Task brief: Can you rewrite the text in the data below with each "Leadership" changed to "Management", leaving everything else the same and omitting the pictures?

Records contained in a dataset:
++++

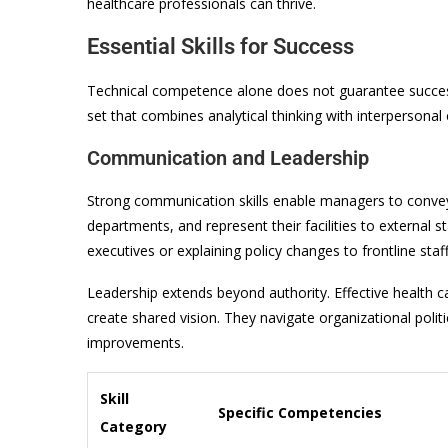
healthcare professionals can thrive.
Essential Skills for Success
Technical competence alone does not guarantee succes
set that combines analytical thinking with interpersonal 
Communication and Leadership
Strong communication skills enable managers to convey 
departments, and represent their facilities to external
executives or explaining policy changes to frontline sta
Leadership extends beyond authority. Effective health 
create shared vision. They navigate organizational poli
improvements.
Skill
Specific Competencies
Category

++++

Task output:
healthcare professionals can thrive.
Essential Skills for Success
Technical competence alone does not guarantee succes
set that combines analytical thinking with interpersonal 
Communication and Management
Strong communication skills enable managers to convey 
departments, and represent their facilities to external
executives or explaining policy changes to frontline sta
Management extends beyond authority. Effective health 
create shared vision. They navigate organizational poli
improvements.
Skill
Specific Competencies
Category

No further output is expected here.